Each of the following records is to be printed verbatim.
**** Material for this task
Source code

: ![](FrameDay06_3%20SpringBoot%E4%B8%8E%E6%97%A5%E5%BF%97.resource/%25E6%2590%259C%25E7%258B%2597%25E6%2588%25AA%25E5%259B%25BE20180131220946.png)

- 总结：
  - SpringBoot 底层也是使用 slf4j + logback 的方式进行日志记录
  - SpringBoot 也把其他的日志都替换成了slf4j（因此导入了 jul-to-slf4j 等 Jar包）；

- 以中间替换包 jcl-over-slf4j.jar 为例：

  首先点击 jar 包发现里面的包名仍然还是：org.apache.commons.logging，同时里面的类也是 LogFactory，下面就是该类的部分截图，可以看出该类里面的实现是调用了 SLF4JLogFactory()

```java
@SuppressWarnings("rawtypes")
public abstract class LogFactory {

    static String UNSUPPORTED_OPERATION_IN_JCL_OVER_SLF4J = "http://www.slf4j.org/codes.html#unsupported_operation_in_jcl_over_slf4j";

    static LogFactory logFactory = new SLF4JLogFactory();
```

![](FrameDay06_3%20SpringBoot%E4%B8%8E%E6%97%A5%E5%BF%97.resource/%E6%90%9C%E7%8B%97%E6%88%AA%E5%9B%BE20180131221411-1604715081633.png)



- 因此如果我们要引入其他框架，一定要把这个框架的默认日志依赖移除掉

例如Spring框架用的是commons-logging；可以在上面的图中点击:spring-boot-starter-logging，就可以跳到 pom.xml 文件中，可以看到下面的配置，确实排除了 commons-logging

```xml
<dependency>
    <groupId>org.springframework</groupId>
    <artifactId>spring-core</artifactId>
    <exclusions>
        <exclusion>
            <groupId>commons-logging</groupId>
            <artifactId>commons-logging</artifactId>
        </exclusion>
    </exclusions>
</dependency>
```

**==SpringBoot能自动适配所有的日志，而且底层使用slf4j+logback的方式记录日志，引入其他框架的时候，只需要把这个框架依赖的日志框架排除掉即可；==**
********
» **Result for this exercise**:
Source code

: ![](FrameDay06_3%20SpringBoot%E4%B8%8E%E6%97%A5%E5%BF%97.resource/%25E6%2590%259C%25E7%258B%2597%25E6%2588%25AA%25E5%259B%25BE20180131220946.png)

- 总结：
  - SpringBoot 底层也是使用 slf4j + logback 的方式进行日志记录
  - SpringBoot 也把其他的日志都替换成了slf4j（因此导入了 jul-to-slf4j 等 Jar包）；

- 以中间替换包 jcl-over-slf4j.jar 为例：

  首先点击 jar 包发现里面的包名仍然还是：org.apache.commons.logging，同时里面的类也是 LogFactory，下面就是该类的部分截图，可以看出该类里面的实现是调用了 SLF4JLogFactory()

```java
@SuppressWarnings("rawtypes")
public abstract class LogFactory {

    static String UNSUPPORTED_OPERATION_IN_JCL_OVER_SLF4J = "http://www.slf4j.org/codes.html#unsupported_operation_in_jcl_over_slf4j";

    static LogFactory logFactory = new SLF4JLogFactory();
```

![](FrameDay06_3%20SpringBoot%E4%B8%8E%E6%97%A5%E5%BF%97.resource/%E6%90%9C%E7%8B%97%E6%88%AA%E5%9B%BE20180131221411-1604715081633.png)



- 因此如果我们要引入其他框架，一定要把这个框架的默认日志依赖移除掉

例如Spring框架用的是commons-logging；可以在上面的图中点击:spring-boot-starter-logging，就可以跳到 pom.xml 文件中，可以看到下面的配置，确实排除了 commons-logging

```xml
<dependency>
    <groupId>org.springframework</groupId>
    <artifactId>spring-core</artifactId>
    <exclusions>
        <exclusion>
            <groupId>commons-logging</groupId>
            <artifactId>commons-logging</artifactId>
        </exclusion>
    </exclusions>
</dependency>
```

**==SpringBoot能自动适配所有的日志，而且底层使用slf4j+logback的方式记录日志，引入其他框架的时候，只需要把这个框架依赖的日志框架排除掉即可；==**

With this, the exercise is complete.